Ho conosciuto Giovanna intorno al 1996 quando era ancora una studentessa e frequentava i “Nutella party” organizzati dai rappresentanti eletti degli studenti al tempo del Ministro Berlinguer; facevo parte di un gruppo di lavoro che si occupava di dispersione scolastica e una volta ci hanno presentati. L’ho incontrata dopo molti anni quando era alla Direzione dello studente – e si occupa anche di dispersione scolastica – perché ho presentato dei progetti. Ogni volta che la incontrava mi ricordava che dovevamo riprendere il progetto “Chance” inopinatamente interrotto nel 2009. L’occasione di collaborare è venuta purtroppo solo durante la pandemia, lo scorso anno, quando abbiamo presentato il progetto “I Coronauti”.
Ho apprezzato di Giovanna la tenace volontà di innovare e la capacità di assumersi delle responsabilità senza farsi paralizzare dall’attenzione ossessiva alle possibili critiche e ai possibili attacchi. Recentemente era stata nominata reggente dell’Ufficio Regionale della Calabria in sostituzione della dirigente rimossa per corruzione.
Quando una persona importante cade in disgrazia può capitare che molti facciano la corsa a dissociarsi, a vedere il male anche nelle azioni corrette di cui sono a conoscenza, o addirittura ad associarsi a una campagna di linciaggio. Non solo non sento questo bisogno ma ho profondi dubbi su questa accusa per la personalità del preteso corruttore, per qualcosa che non quadra nelle cifre fornite e molti altri dettagli; ma non voglio addentrarmi in questo terreno, voglio piuttosto testimoniare dell’assoluta correttezza e passione che Giovanna Boda ha usato nelle relazioni professionali con chi scrive e che non possono essere cancellate da una accusa che ritengo abnorme, sospetta e contradittoria.
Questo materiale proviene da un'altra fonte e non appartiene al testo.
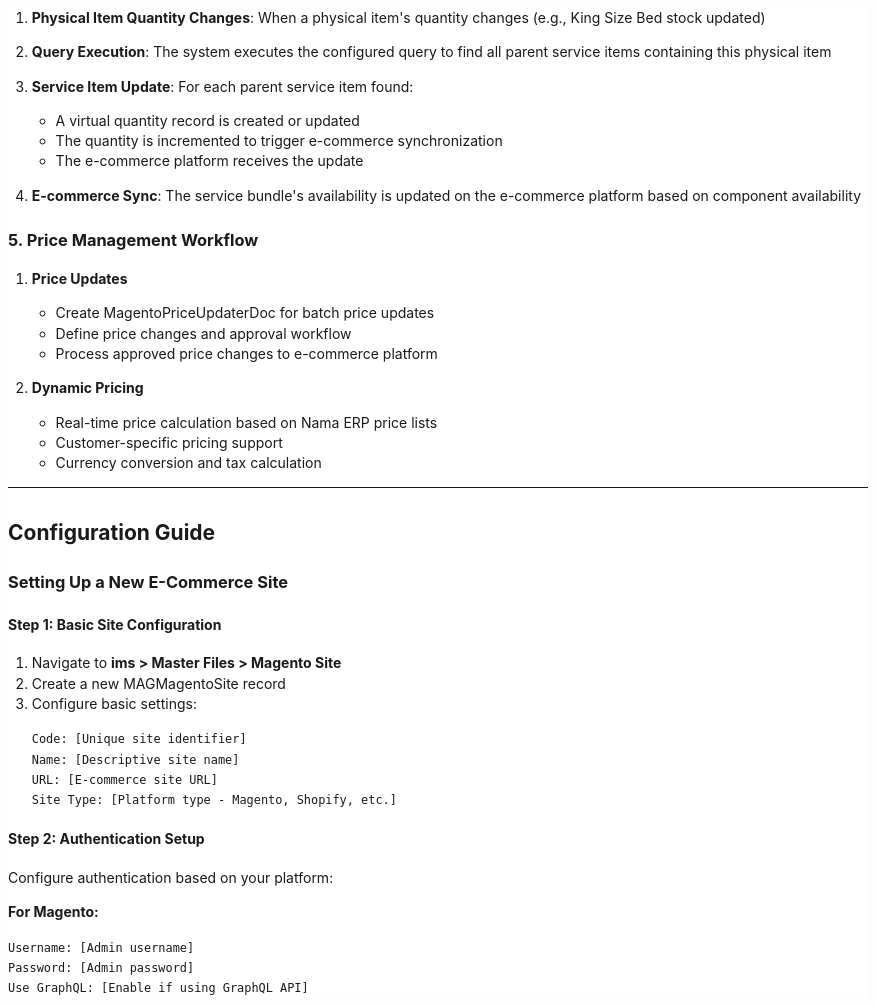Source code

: 1. **Physical Item Quantity Changes**: When a physical item's quantity changes (e.g., King Size Bed stock updated)

2. **Query Execution**: The system executes the configured query to find all parent service items containing this physical item

3. **Service Item Update**: For each parent service item found:
   - A virtual quantity record is created or updated
   - The quantity is incremented to trigger e-commerce synchronization
   - The e-commerce platform receives the update

4. **E-commerce Sync**: The service bundle's availability is updated on the e-commerce platform based on component availability


### 5. Price Management Workflow

1. **Price Updates**
   - Create MagentoPriceUpdaterDoc for batch price updates
   - Define price changes and approval workflow
   - Process approved price changes to e-commerce platform

2. **Dynamic Pricing**
   - Real-time price calculation based on Nama ERP price lists
   - Customer-specific pricing support
   - Currency conversion and tax calculation

---

## Configuration Guide

### Setting Up a New E-Commerce Site

#### Step 1: Basic Site Configuration

1. Navigate to **ims > Master Files > Magento Site**
2. Create a new MAGMagentoSite record
3. Configure basic settings:
   ```
   Code: [Unique site identifier]
   Name: [Descriptive site name]
   URL: [E-commerce site URL]
   Site Type: [Platform type - Magento, Shopify, etc.]
   ```

#### Step 2: Authentication Setup

Configure authentication based on your platform:

**For Magento:**
```
Username: [Admin username]
Password: [Admin password]
Use GraphQL: [Enable if using GraphQL API]
```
Mi sento in dovere di dare questa testimonianza per solidarietà e sostegno a lei e ai tanti suoi collaboratori che si sono prodigati a realizzare progetti importanti, ai tanti dirigenti che da questa vicenda vengono intimoriti e intimiditi da poteri oscuri, perché è evidente che – al di là delle dubbie accuse – Giovanna viene attaccata per le cose buone che ha fatto, perché ha promosso in ogni circostanza il cambiamento e la responsabilità civile. Penso a come si sentono tutti quelli che si sono impegnati e si impegnano nella stessa direzione, penso a tutti quelli che hanno fatto dell’immobilismo una religione e che oggi si illudono di ricevere una conferma a questa loro posizione.
Il gesto di Giovanna mi addolora profondamente e al tempo stesso penso al suo significato. Il tentato suicidio per il luogo e il modo in cui si è realizzato è un gesto disperato ma può essere anche un modo per interrompere una falsificazione della propria vita.
Io spero proprio che potremo riascoltare la voce gentile di Giovanna e che, finché non si rimette, quanti la conoscono riescano a dissipare le ombre gettate sulla sua vita.
Esprimo quindi la mia incondizionata solidarietà ai familiari di Giovanna e a tutti i suoi collaboratori che in questo momento immagino profondamente addolorati e prostrati dalla gravità delle accuse e dal suo gesto.